[SUPPLIED MATERIAL Boundary: Start]

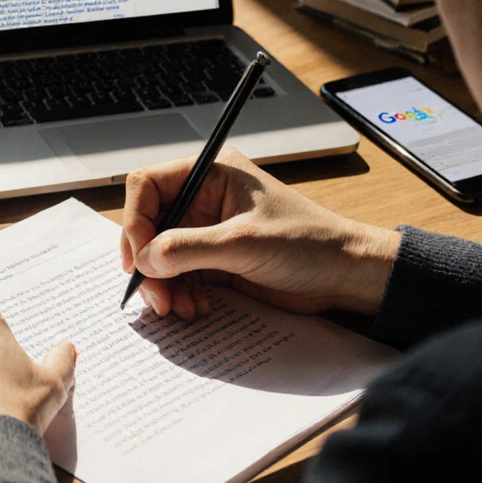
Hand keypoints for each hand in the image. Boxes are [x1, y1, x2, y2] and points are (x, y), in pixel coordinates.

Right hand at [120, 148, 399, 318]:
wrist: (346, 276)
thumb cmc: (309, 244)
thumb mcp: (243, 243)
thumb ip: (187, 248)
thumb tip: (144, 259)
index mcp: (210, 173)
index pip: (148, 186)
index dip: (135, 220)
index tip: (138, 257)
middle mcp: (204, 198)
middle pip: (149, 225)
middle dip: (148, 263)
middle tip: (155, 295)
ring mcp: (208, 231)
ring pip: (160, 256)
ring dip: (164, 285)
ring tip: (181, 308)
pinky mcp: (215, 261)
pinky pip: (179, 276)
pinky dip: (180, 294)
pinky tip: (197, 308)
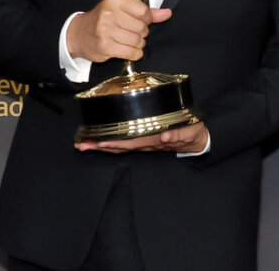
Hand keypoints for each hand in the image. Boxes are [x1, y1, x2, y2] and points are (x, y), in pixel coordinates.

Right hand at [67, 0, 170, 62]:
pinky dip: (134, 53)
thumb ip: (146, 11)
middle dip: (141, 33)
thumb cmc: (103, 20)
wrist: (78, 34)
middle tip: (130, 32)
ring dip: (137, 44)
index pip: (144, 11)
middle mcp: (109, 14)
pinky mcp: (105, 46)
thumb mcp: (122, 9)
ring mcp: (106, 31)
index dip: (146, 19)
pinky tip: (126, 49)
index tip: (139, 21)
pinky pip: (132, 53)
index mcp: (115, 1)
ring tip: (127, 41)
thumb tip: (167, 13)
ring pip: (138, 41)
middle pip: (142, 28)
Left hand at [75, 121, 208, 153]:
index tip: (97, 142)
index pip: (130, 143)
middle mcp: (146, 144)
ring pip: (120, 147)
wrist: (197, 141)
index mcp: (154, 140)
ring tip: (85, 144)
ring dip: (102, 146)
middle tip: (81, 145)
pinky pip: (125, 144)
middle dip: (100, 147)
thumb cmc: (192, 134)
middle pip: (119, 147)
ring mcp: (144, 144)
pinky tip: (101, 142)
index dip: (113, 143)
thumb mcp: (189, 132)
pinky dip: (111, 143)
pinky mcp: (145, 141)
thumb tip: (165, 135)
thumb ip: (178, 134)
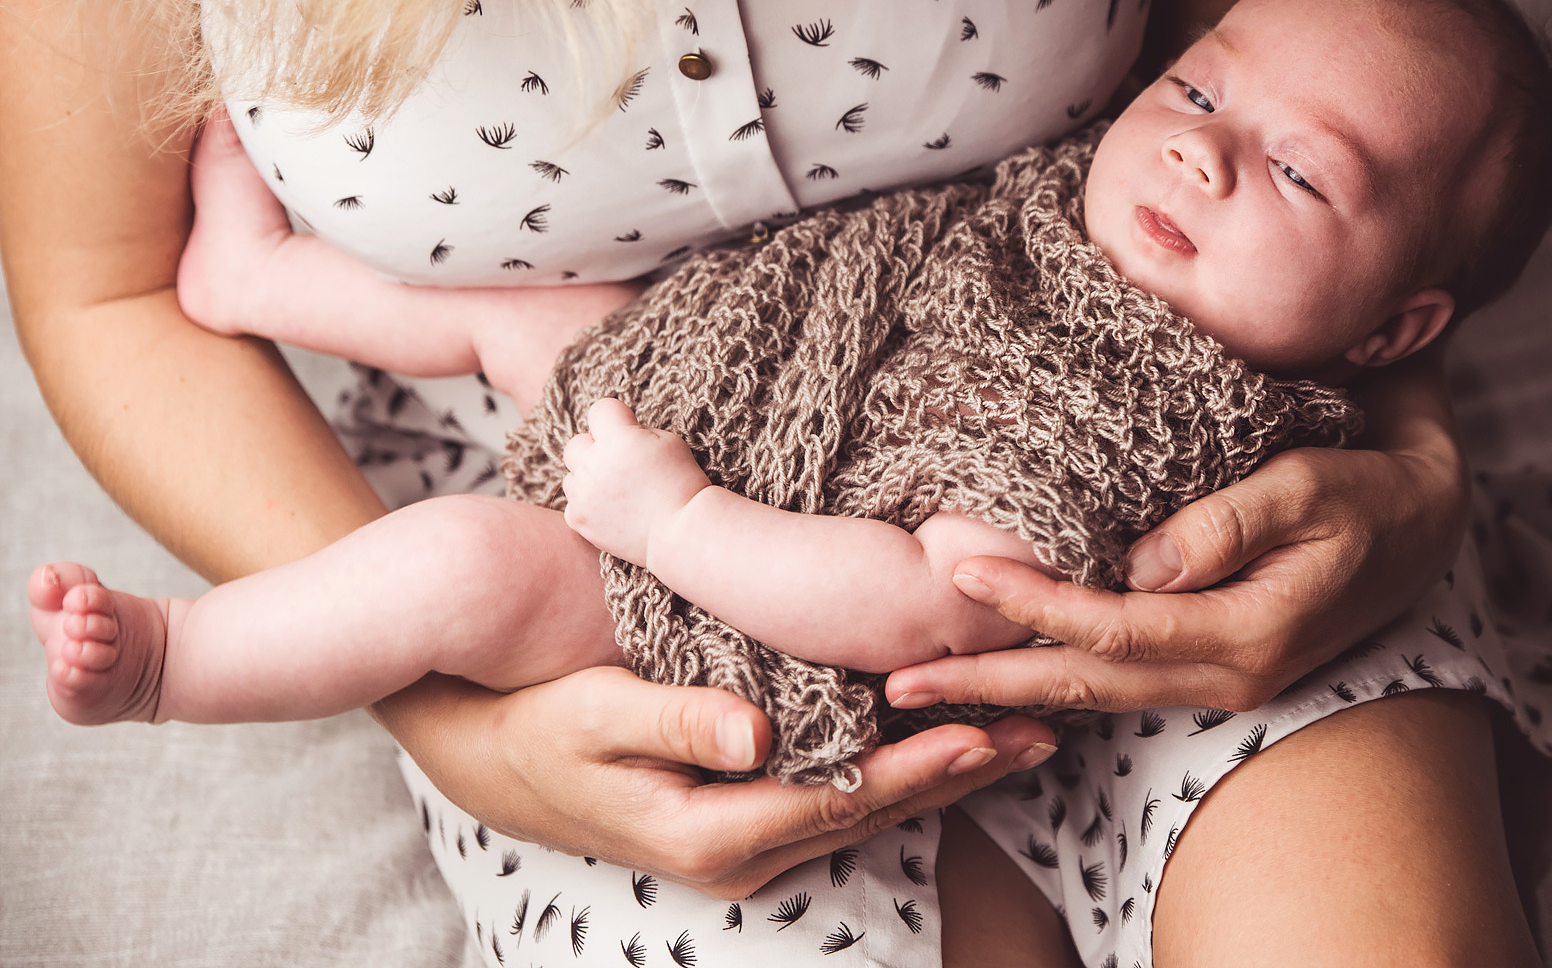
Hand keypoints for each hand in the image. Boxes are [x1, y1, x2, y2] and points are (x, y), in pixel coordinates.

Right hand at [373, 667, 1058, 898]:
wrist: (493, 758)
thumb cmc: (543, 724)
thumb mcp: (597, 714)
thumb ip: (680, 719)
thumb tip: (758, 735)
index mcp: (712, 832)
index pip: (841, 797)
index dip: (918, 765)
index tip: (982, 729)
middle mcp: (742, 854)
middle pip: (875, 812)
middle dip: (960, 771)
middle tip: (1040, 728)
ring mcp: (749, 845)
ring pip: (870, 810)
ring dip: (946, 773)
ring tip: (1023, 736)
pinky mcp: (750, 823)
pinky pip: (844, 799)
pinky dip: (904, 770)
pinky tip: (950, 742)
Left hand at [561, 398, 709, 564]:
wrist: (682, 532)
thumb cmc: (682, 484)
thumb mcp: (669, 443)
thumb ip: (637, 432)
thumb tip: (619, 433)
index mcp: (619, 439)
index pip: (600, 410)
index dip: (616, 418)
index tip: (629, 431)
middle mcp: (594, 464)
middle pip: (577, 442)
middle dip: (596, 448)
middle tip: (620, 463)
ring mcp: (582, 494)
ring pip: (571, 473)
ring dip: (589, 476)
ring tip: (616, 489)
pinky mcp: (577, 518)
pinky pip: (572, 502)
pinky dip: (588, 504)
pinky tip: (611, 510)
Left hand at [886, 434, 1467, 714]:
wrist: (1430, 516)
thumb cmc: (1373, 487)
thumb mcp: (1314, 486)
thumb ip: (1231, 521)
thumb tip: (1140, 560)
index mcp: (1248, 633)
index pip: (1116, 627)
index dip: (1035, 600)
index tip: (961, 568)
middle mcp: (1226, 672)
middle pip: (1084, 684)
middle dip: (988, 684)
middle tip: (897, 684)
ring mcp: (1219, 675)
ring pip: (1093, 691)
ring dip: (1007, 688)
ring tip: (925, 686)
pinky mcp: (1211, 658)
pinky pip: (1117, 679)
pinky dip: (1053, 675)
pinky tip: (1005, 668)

[SUPPLIED MATERIAL Boundary: End]

- WHAT IS BEING ASKED:
Print the lines of the material, exactly and only, from the line that contains "ring dip: (589, 476)" down to and including the final line.

- ANSWER TO THIS PROBLEM:
ring dip: (589, 476)
ring tip: (616, 489)
pinky mcp: (577, 518)
pinky pip: (572, 502)
pinky dip: (588, 504)
pinky tip: (611, 510)
Left hand at [886, 434, 1467, 714]:
wrist: (1430, 516)
thumb cmc: (1373, 487)
thumb mcp: (1314, 486)
thumb ip: (1231, 521)
thumb tip: (1140, 560)
index mcp: (1248, 633)
index pip: (1116, 627)
index dip: (1035, 600)
index tip: (961, 568)
middle mcp: (1226, 672)
middle pip: (1084, 684)
middle dip: (988, 684)
middle tip: (897, 684)
ring mcp: (1219, 675)
ring pip: (1093, 691)
ring dip: (1007, 688)
ring tip: (925, 686)
pinky mcp: (1211, 658)
pinky pip: (1117, 679)
pinky dip: (1053, 675)
pinky tip: (1005, 668)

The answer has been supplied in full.